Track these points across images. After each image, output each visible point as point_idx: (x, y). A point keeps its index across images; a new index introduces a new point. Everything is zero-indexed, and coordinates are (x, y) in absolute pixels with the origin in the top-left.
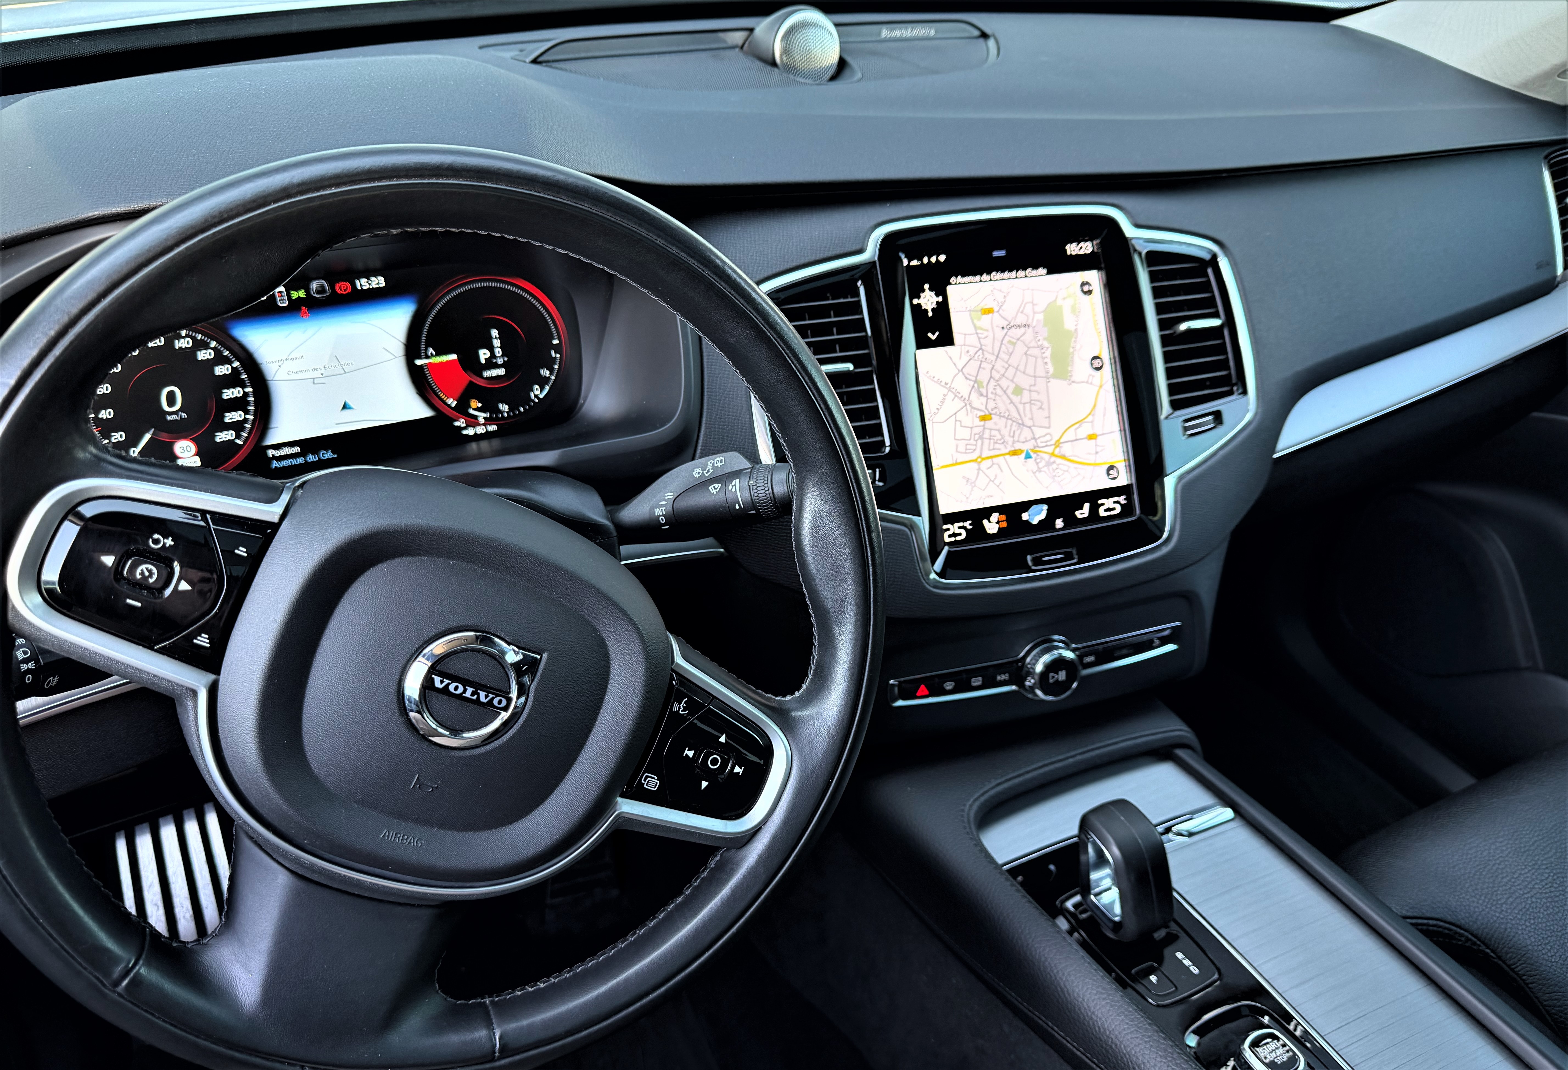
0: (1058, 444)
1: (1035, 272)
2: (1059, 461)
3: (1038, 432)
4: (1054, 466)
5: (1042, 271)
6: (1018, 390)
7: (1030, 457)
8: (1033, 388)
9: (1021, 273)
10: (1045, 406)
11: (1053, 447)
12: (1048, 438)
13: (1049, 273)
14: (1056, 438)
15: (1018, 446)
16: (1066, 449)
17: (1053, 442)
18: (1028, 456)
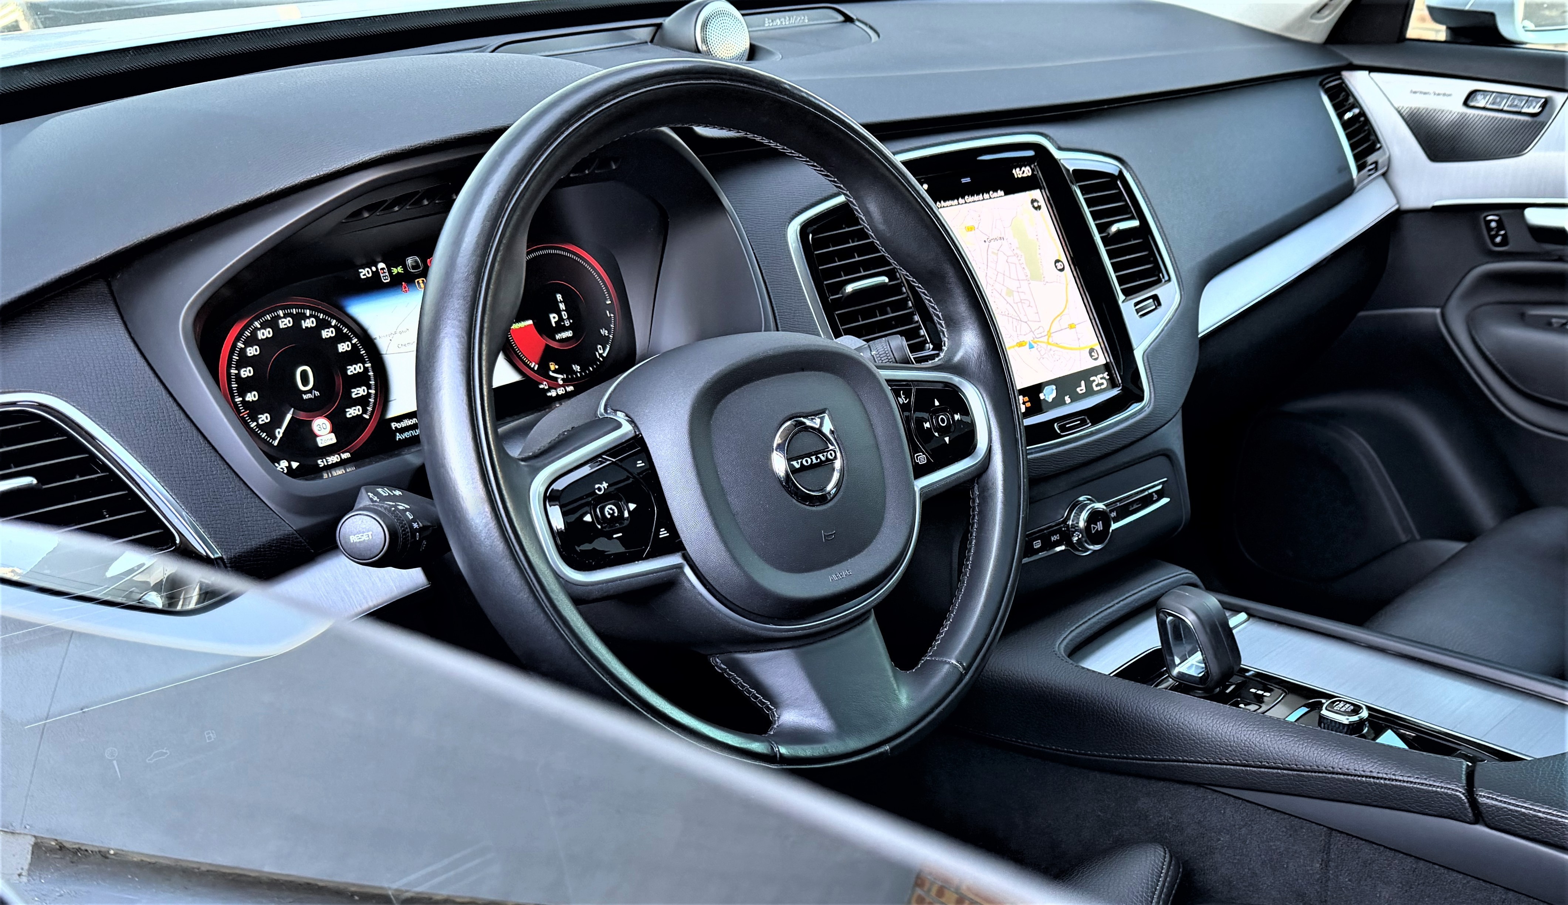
0: (1049, 334)
1: (995, 194)
2: (1054, 348)
3: (1034, 326)
4: (1052, 352)
5: (1001, 193)
6: (1010, 292)
7: (1033, 347)
8: (1020, 290)
9: (986, 196)
10: (1032, 304)
11: (1047, 337)
12: (1041, 330)
13: (1006, 194)
14: (1047, 329)
15: (1022, 339)
16: (1056, 338)
17: (1046, 333)
18: (1031, 347)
==============================
◆ **Work to be completed**
Repeat word for word the lines beginning at the one with "11: (1053, 447)" and ending at the final line of the records above, both included, and no others. Leave the pictures out.

◆ **Final answer**
11: (1053, 447)
12: (1048, 438)
13: (1049, 273)
14: (1056, 438)
15: (1018, 446)
16: (1066, 449)
17: (1053, 442)
18: (1028, 456)
0: (1049, 334)
1: (995, 194)
2: (1054, 348)
3: (1034, 326)
4: (1052, 352)
5: (1001, 193)
6: (1010, 292)
7: (1033, 347)
8: (1020, 290)
9: (986, 196)
10: (1032, 304)
11: (1047, 337)
12: (1041, 330)
13: (1006, 194)
14: (1047, 329)
15: (1022, 339)
16: (1056, 338)
17: (1046, 333)
18: (1031, 347)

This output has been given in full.